Exercise brief: Pull every line with "bottle" from the data.

Information provided:
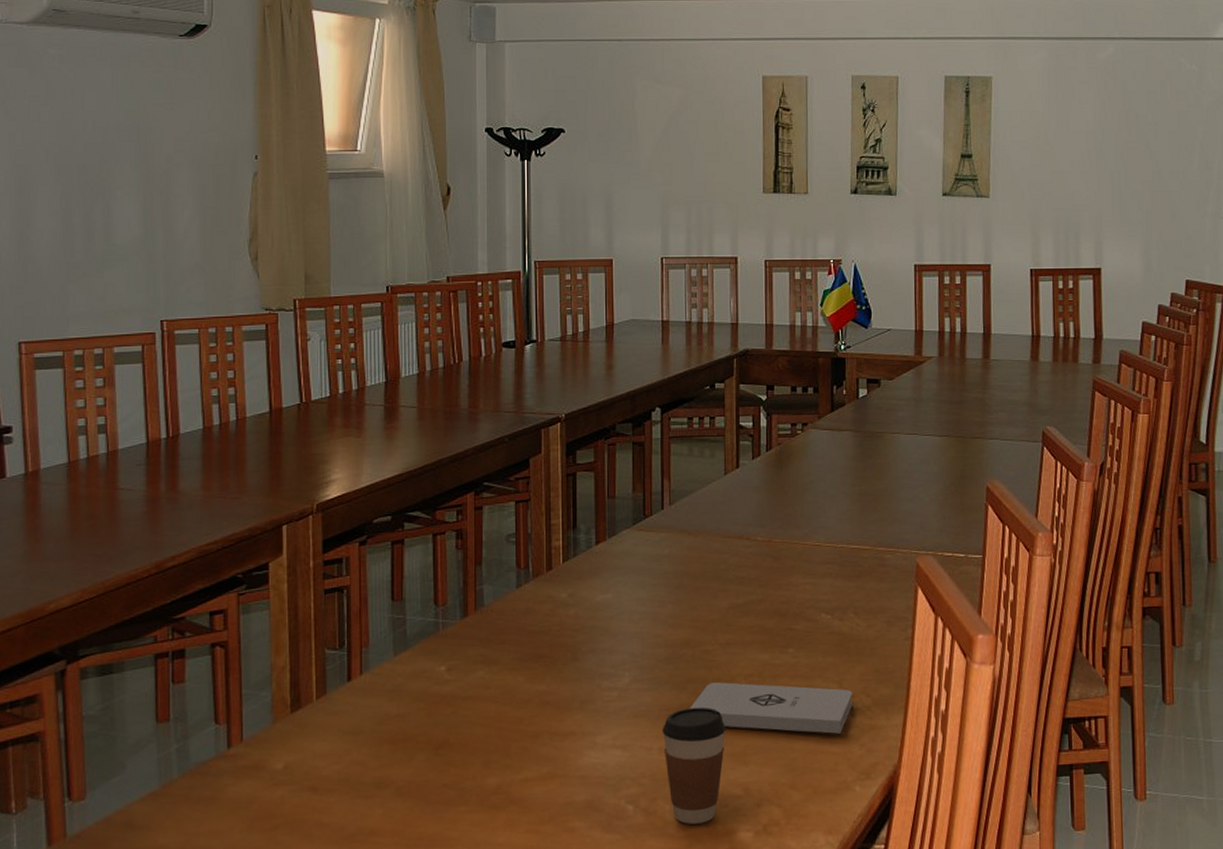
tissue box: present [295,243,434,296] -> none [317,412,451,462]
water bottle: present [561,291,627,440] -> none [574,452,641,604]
--
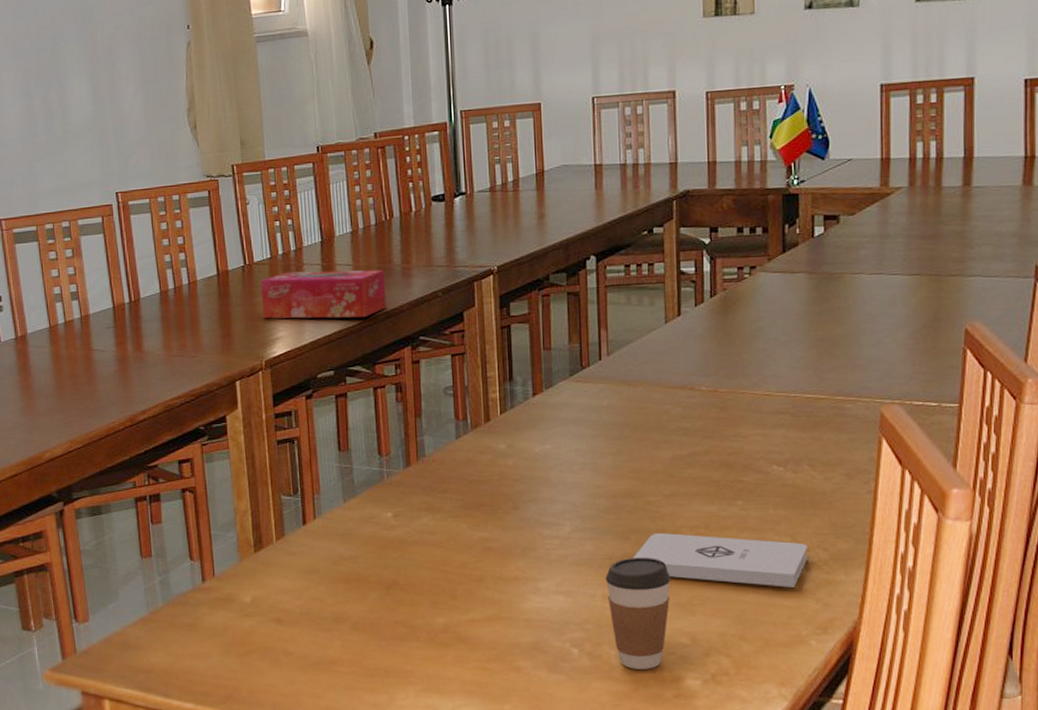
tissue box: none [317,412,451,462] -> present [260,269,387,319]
--
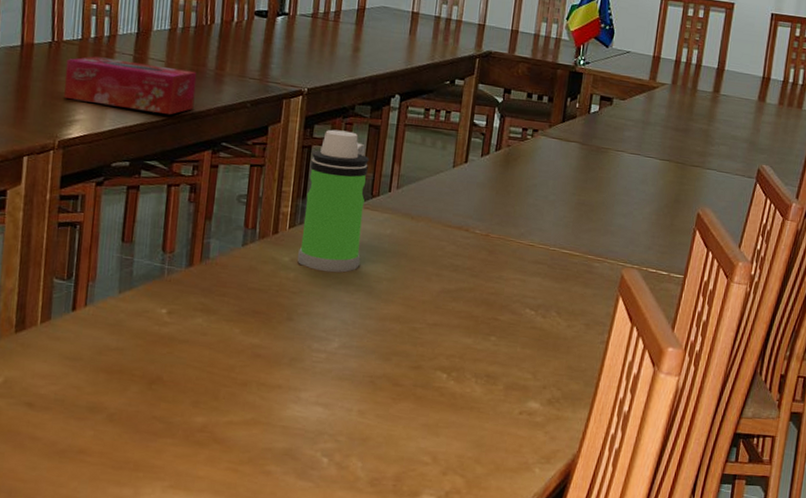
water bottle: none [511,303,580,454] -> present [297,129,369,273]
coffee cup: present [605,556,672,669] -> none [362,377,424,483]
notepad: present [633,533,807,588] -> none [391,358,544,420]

Exercise output:
water bottle: present [561,291,627,440] -> none [574,452,641,604]
water bottle: none [511,303,580,454] -> present [297,129,369,273]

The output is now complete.